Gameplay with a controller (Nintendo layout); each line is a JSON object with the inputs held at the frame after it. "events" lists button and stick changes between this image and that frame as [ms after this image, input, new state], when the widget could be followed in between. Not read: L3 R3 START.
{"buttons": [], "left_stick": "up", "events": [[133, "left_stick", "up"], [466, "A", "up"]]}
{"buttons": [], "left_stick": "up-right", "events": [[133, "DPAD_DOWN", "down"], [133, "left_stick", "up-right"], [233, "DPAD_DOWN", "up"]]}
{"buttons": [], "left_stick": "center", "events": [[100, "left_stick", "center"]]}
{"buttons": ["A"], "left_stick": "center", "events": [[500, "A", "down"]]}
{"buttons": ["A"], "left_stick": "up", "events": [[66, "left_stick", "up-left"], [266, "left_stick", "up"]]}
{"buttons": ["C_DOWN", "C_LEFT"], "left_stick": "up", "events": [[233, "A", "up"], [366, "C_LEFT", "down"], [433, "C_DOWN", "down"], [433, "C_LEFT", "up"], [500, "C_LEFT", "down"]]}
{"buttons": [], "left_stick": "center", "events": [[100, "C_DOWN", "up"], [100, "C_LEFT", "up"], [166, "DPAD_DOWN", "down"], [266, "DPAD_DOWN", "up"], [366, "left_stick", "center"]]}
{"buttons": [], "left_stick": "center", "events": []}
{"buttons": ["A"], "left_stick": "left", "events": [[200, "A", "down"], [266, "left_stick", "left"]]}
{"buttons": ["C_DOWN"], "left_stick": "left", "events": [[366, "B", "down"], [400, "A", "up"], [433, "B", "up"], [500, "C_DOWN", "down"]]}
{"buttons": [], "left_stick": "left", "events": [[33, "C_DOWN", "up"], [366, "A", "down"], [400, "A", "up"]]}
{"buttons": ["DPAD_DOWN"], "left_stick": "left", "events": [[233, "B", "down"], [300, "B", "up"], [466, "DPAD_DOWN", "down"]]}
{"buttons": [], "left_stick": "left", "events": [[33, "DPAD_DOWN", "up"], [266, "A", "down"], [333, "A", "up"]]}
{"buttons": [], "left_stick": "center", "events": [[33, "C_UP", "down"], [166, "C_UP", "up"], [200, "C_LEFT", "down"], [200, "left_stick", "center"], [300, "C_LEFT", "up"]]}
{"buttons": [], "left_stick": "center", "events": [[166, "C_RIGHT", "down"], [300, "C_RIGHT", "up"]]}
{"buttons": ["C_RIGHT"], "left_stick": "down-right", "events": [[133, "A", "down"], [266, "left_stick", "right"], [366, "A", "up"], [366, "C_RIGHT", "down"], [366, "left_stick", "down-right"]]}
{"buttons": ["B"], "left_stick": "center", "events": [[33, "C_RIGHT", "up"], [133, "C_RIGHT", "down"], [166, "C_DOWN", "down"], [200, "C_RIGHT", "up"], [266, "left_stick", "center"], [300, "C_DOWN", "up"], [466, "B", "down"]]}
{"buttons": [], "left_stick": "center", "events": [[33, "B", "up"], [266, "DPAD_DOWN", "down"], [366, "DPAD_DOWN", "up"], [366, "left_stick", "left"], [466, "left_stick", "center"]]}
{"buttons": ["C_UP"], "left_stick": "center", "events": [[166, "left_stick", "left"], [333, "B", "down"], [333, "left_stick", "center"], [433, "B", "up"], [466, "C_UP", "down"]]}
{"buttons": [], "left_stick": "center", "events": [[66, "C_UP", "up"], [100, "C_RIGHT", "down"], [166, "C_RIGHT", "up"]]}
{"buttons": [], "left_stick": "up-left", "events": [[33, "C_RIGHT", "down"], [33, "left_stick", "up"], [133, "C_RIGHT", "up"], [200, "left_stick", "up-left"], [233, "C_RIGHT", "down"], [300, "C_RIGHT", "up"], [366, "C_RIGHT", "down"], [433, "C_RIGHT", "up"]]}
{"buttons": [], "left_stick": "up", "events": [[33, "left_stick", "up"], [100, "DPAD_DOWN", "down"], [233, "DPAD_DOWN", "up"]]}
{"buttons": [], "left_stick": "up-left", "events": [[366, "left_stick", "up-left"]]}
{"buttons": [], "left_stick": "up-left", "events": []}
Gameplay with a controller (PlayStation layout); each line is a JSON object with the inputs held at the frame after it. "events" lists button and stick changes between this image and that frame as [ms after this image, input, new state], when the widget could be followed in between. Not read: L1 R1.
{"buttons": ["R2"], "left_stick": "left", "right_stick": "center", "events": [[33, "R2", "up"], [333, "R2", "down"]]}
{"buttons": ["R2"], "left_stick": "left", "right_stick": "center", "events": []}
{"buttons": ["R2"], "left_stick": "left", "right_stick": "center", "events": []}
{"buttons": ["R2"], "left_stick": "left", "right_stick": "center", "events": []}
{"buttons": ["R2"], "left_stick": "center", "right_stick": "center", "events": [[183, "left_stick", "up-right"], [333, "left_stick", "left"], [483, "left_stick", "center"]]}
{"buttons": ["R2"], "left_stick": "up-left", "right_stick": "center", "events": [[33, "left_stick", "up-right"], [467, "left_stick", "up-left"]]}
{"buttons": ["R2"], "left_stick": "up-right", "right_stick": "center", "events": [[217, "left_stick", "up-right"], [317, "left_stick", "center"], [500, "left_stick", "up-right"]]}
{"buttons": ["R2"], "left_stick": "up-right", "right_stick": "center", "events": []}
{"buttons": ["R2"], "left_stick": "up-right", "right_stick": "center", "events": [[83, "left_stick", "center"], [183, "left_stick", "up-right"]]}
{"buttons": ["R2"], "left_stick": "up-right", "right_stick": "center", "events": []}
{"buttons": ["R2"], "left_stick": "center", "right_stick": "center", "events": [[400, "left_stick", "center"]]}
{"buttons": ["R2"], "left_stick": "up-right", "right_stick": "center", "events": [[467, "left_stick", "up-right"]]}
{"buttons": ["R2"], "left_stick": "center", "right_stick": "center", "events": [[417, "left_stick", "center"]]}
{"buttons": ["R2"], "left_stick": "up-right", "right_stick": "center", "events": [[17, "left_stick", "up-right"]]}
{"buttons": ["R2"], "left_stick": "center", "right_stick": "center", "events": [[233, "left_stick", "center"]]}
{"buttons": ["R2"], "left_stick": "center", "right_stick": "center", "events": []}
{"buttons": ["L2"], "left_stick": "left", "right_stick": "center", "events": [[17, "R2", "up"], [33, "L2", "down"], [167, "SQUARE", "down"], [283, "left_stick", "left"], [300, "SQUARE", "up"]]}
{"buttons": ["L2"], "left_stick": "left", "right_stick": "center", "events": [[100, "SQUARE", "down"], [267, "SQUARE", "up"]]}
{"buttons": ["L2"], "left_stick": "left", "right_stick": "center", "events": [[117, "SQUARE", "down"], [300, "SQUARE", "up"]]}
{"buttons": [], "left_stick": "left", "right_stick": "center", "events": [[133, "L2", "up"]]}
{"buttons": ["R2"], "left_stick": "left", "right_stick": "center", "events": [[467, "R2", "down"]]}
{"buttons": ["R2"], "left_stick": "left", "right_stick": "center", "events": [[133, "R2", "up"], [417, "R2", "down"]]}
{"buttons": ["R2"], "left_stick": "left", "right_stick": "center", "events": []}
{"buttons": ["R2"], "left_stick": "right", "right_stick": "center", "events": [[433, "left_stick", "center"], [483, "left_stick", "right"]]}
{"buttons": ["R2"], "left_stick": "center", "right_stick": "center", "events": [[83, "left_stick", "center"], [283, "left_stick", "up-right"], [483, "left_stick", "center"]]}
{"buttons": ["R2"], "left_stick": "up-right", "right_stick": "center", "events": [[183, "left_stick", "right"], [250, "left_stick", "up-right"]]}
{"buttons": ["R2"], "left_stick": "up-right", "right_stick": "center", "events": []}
========
* Problem:
Each line from the material above that mentions the word "layout" needs to be copied.

* Finished exercise:
Gameplay with a controller (Nintendo layout); each line is a JSON object with the inputs held at the frame after it. "events" lists button and stick changes between this image and that frame as [ms after this image, input, new state], when the widget could be followed in between. Not read: L3 R3 START.
Gameplay with a controller (PlayStation layout); each line is a JSON object with the inputs held at the frame after it. "events" lists button and stick changes between this image and that frame as [ms after this image, input, new state], when the widget could be followed in between. Not read: L1 R1.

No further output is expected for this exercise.